Et c’est là la belle réussite de cette exposition : mettre en lumière un patrimoine insoupçonné de la capitale. Lolo Zazar voit son œuvre comme «une sorte de photothèque destinée aux générations futures». Il souhaiterait réaliser ensuite un livre de photos pour conserver au mieux la mémoire de la ville. Pour les 1000 ans de Hanoi, beaucoup de ces murs ont été repeints ou démolis. Si Lolo Zazar regrette la disparition de certains de ces chefs-d’œuvre, il ne la blâme pas. «Est-ce qu’il faut garder ces vieux murs typiques ? C’est délicat. Ils ne sont pas tous beaux. Certains sont même laids. Je comprends que la ville veuille s’en débarrasser».
Plus vrais que nature, des murs qui parlent
Dix-huit de ces photos, sélectionnées avec goût, sont présentes à l’Espace. La sobriété du lieu contraste et souligne le vécu ici mis à l’honneur. «Dialogues avec les murs» s’appelle l’exposition.

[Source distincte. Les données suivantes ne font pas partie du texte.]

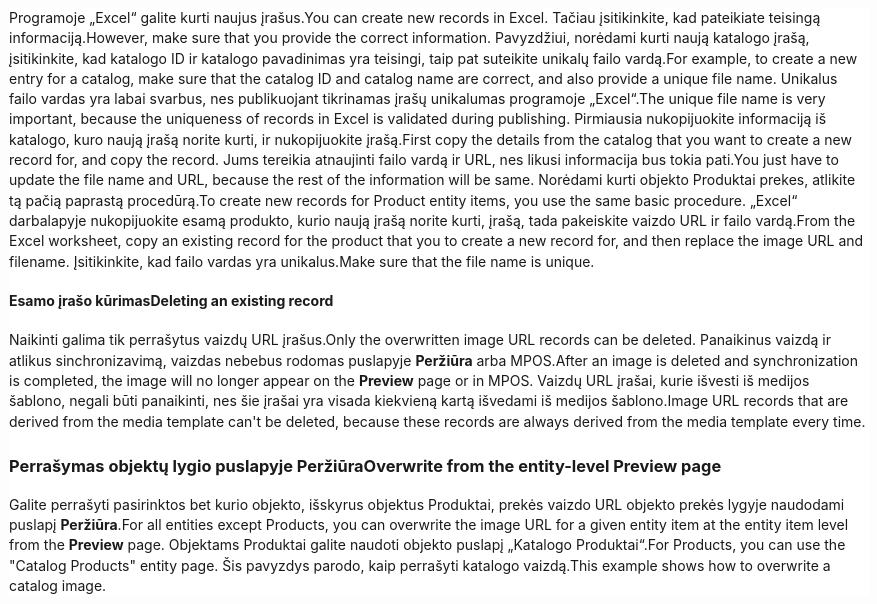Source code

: <span data-ttu-id="4c0de-226">Programoje „Excel“ galite kurti naujus įrašus.</span><span class="sxs-lookup"><span data-stu-id="4c0de-226">You can create new records in Excel.</span></span> <span data-ttu-id="4c0de-227">Tačiau įsitikinkite, kad pateikiate teisingą informaciją.</span><span class="sxs-lookup"><span data-stu-id="4c0de-227">However, make sure that you provide the correct information.</span></span> <span data-ttu-id="4c0de-228">Pavyzdžiui, norėdami kurti naują katalogo įrašą, įsitikinkite, kad katalogo ID ir katalogo pavadinimas yra teisingi, taip pat suteikite unikalų failo vardą.</span><span class="sxs-lookup"><span data-stu-id="4c0de-228">For example, to create a new entry for a catalog, make sure that the catalog ID and catalog name are correct, and also provide a unique file name.</span></span> <span data-ttu-id="4c0de-229">Unikalus failo vardas yra labai svarbus, nes publikuojant tikrinamas įrašų unikalumas programoje „Excel“.</span><span class="sxs-lookup"><span data-stu-id="4c0de-229">The unique file name is very important, because the uniqueness of records in Excel is validated during publishing.</span></span> <span data-ttu-id="4c0de-230">Pirmiausia nukopijuokite informaciją iš katalogo, kuro naują įrašą norite kurti, ir nukopijuokite įrašą.</span><span class="sxs-lookup"><span data-stu-id="4c0de-230">First copy the details from the catalog that you want to create a new record for, and copy the record.</span></span> <span data-ttu-id="4c0de-231">Jums tereikia atnaujinti failo vardą ir URL, nes likusi informacija bus tokia pati.</span><span class="sxs-lookup"><span data-stu-id="4c0de-231">You just have to update the file name and URL, because the rest of the information will be same.</span></span> <span data-ttu-id="4c0de-232">Norėdami kurti objekto Produktai prekes, atlikite tą pačią paprastą procedūrą.</span><span class="sxs-lookup"><span data-stu-id="4c0de-232">To create new records for Product entity items, you use the same basic procedure.</span></span> <span data-ttu-id="4c0de-233">„Excel“ darbalapyje nukopijuokite esamą produkto, kurio naują įrašą norite kurti, įrašą, tada pakeiskite vaizdo URL ir failo vardą.</span><span class="sxs-lookup"><span data-stu-id="4c0de-233">From the Excel worksheet, copy an existing record for the product that you to create a new record for, and then replace the image URL and filename.</span></span> <span data-ttu-id="4c0de-234">Įsitikinkite, kad failo vardas yra unikalus.</span><span class="sxs-lookup"><span data-stu-id="4c0de-234">Make sure that the file name is unique.</span></span>

#### <a name="deleting-an-existing-record"></a><span data-ttu-id="4c0de-235">Esamo įrašo kūrimas</span><span class="sxs-lookup"><span data-stu-id="4c0de-235">Deleting an existing record</span></span>

<span data-ttu-id="4c0de-236">Naikinti galima tik perrašytus vaizdų URL įrašus.</span><span class="sxs-lookup"><span data-stu-id="4c0de-236">Only the overwritten image URL records can be deleted.</span></span> <span data-ttu-id="4c0de-237">Panaikinus vaizdą ir atlikus sinchronizavimą, vaizdas nebebus rodomas puslapyje **Peržiūra** arba MPOS.</span><span class="sxs-lookup"><span data-stu-id="4c0de-237">After an image is deleted and synchronization is completed, the image will no longer appear on the **Preview** page or in MPOS.</span></span> <span data-ttu-id="4c0de-238">Vaizdų URL įrašai, kurie išvesti iš medijos šablono, negali būti panaikinti, nes šie įrašai yra visada kiekvieną kartą išvedami iš medijos šablono.</span><span class="sxs-lookup"><span data-stu-id="4c0de-238">Image URL records that are derived from the media template can't be deleted, because these records are always derived from the media template every time.</span></span>

### <a name="overwrite-from-the-entity-level-preview-page"></a><span data-ttu-id="4c0de-239">Perrašymas objektų lygio puslapyje Peržiūra</span><span class="sxs-lookup"><span data-stu-id="4c0de-239">Overwrite from the entity-level Preview page</span></span>

<span data-ttu-id="4c0de-240">Galite perrašyti pasirinktos bet kurio objekto, išskyrus objektus Produktai, prekės vaizdo URL objekto prekės lygyje naudodami puslapį **Peržiūra**.</span><span class="sxs-lookup"><span data-stu-id="4c0de-240">For all entities except Products, you can overwrite the image URL for a given entity item at the entity item level from the **Preview** page.</span></span> <span data-ttu-id="4c0de-241">Objektams Produktai galite naudoti objekto puslapį „Katalogo Produktai“.</span><span class="sxs-lookup"><span data-stu-id="4c0de-241">For Products, you can use the "Catalog Products" entity page.</span></span> <span data-ttu-id="4c0de-242">Šis pavyzdys parodo, kaip perrašyti katalogo vaizdą.</span><span class="sxs-lookup"><span data-stu-id="4c0de-242">This example shows how to overwrite a catalog image.</span></span>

Et véritablement, ces murs nous interpellent ; à l’image de ce tag moqueur, intrigante flèche en point d’interrogation. Un autre cliché, des poissons qui flottent sur un mur jaune, pâli par les saisons, et c’est le visiteur qui navigue entre des vagues de béton multicolores.
Ces murs multicolores ont attiré son objectif et offrent une belle réussite à cette exposition. |
Parfois, un observateur se penche discrètement de l’autre côté du cadre. Il vérifie ; il est aisé de se méprendre, de croire un instant que ce ne sont pas des photos qui se tiennent là. Non, l’espace d’une seconde, ce sont de vrais morceaux de murs, rouges vifs ou ocres, délavés par endroits, criards à d’autres. Comme une envie de gratter les dernières couches de peinture à peine posées… « C’est comme des toiles. On dirait de l’art contemporain», s’étonne ainsi Huong, étudiant vietnamien.
Les visiteurs semblent ravis. Jeanne, expatriée française, y retrouve des scènes qu’elle avait déjà croisées auparavant. «J’ai beaucoup voyagé au Vietnam avant de m’y installer. Je me rappelle avoir remarqué ces murs. Pour moi, ça fait partie de l’image du Vietnam». Tandis que pour David, touriste belge, ces murs «disent vraiment quelque chose de la vie d’ici».